Service tunnel overview

Overview

A service tunnel is an entity used to uni-directionally direct traffic from one device to another device. The service tunnel is provisioned to use a specific encapsulation method, such as GRE or MPLS, and the services are then mapped to the service tunnel. For instance, multi-NE VLL and VPLS traffic is transmitted using uni-directional service tunnels in this way.

The most common type of tunnel used in NFM-P is a Service Distribution Point binding. Service tunnels originate on an SDP on a source NE and terminate at a destination NE. The destination NE directs packets from the service tunnel to the correct service egress interfaces (SAPs) on that device. Services that originate and terminate on the same NE do not require service tunnels, because the same NE is both the source and the destination.

However, because the concept of a tunnel is a logical construct within the NFM-P, a number of different configurable objects can actually be used as service tunnels, including:

The Service Tunnels tab exists on the applicable service configuration forms. This tab lists the objects considered as service tunnels (such as SDPs, Ethernet rings, Ethernet tunnels, other services) that are currently used by the service you are querying. The associated Discover Service Tunnels button removes any previously discovered service tunnels on the service and initiates a manual rediscovery of the tunnels, based on direct usage and current service configurations.

For composite services, the service tunnel discovery action initiates the discovery of service tunnels on the participating services. The listing includes the service tunnels that are currently used by member services.

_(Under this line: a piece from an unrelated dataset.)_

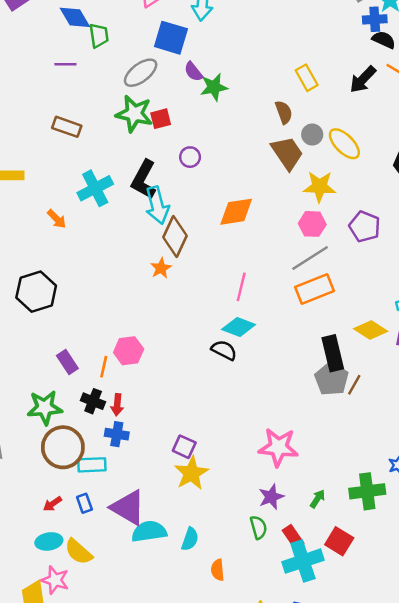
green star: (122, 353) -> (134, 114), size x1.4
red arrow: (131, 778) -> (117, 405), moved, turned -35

The Flow-through Services tab is on the configuration forms of the objects that can be used as a service tunnel. The tab lists the other services that are currently using the object you are querying as a service tunnel. The associated Discover Flow-through Services button removes any previously discovered flow-through services and initiates a manual rediscovery of the tunnels, based on direct usage and current service configurations.

For composite services, the concept of using a service as a service tunnel is not supported. The Flow-through Services tab does not appear on the composite service configuration forms.

For alarm management, an association type of alarm relationship exists between a service and the service tunnels that the service uses. This allows the service tunnel alarms to propagate up to the service level. These association alarms are displayed on the Alarms on Related Objects tab, under the Faults tab of the service. Because this is a one-way association, service alarms are not propagated to the service tunnels that the service is using.